He mentioned a way to speed up linear classifiers at runtime that’s intriguing. A binary linear classifier is based on the dot product of a weight vector β (almost always dense) with a feature vector x (almost always sparse). Examples of linear classifiers include perceptrons, logistic regression, naive Bayes/multinomial, SVMs, and it’s even the innermost loop in discriminitive sequence models like CRFs.
The bottleneck at runtime for linear classifiers is converting the objects being classified into sparse vectors. If you use a symbol table, the bottleneck is the hash lookup in the symbol table. The feature weight vector β is almost always an array, so once you have the symbol ID, you pay the array lookup, multiplication of feature weight (typically 1 in NLP problems) by value found, and add to the sum for the dot product. Only the array lookup is time consuming here.
Actually constructing the sparse vector itself would also be expensive, but this can be done implicitly, because all we need is the dot product of the vector with the parameter
So what happens if we replace the symbol generated by a symbol table with a hash code? Instant speedup. We eliminate the expensive hash lookup, which requires an array lookup almost certainly out of L2 cache, and then iterating over the collision set doing a string-match until we get a match or exhaust the bucket.
The price we pay is possible collisions. In effect, any two features that have the same hash code get conflated. If we’re doing 20 newsgroups and trying to distinguish hockey posts from baseball posts, it’s going to hurt accuracy if the hashcode of “goalie” and “pitcher” are the same, as they’re highly discriminitive in this domain.
Now we’re going to use a hash code that produces numbers in a small range, say 0 to 2**18, or 18 bits, so that an array of floats or doubles of that size fits in L2 cache on our CPU. Now we’re really flying. The symbol we’re looking up will fit in a register, so computing its hash code will be pretty fast. It’s the lookup out of cache and subsequent matching that’s the time-sink.

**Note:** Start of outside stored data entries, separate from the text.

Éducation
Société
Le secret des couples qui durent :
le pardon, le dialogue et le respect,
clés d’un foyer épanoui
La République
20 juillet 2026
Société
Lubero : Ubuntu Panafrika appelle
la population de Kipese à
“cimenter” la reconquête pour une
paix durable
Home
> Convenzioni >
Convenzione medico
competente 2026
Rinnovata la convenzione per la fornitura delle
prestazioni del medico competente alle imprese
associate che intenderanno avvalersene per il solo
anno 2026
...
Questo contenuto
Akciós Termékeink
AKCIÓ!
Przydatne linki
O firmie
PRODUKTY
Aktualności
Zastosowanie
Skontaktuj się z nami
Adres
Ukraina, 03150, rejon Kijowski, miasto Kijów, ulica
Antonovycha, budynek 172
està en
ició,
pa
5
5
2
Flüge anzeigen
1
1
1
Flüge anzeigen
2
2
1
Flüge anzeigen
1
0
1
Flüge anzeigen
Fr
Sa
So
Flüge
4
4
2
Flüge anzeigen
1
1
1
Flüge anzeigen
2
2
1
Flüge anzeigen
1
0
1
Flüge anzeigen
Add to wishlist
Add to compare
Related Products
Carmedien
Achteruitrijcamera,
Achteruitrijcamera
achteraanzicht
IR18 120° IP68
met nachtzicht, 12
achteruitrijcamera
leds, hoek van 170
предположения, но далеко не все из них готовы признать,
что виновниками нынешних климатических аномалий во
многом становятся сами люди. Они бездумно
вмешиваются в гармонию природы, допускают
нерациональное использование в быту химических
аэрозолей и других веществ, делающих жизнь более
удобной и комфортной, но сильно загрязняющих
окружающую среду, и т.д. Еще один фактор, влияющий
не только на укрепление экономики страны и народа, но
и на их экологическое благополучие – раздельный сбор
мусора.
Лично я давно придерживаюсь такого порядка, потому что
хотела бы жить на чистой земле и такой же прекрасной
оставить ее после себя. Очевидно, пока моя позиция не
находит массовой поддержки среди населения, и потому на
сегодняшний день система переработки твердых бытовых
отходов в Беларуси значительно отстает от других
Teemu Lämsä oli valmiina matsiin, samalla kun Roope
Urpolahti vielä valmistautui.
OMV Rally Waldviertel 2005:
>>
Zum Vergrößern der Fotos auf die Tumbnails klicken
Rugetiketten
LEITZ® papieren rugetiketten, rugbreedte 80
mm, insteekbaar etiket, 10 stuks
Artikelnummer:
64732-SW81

In practice, John reports that experiments they’ve done have shown that this isn’t a problem. He found this somewhat surprising, but I didn’t. Language is highly redundant, so a few features being conflated is unlikely to hurt performance much. It’d be interesting to see a plot of size of hash table vs. number of features vs. accuracy.
This approach extends to the more complex, structured features common in discriminitive classifiers. We never need to build an explicit feature representation if we can generate a hash code for it.
If we ever have to make a simple classifier that really flies, this is what I’ll be thinking about. I might also be thinking about perfect hashing, because I’m a neat freak.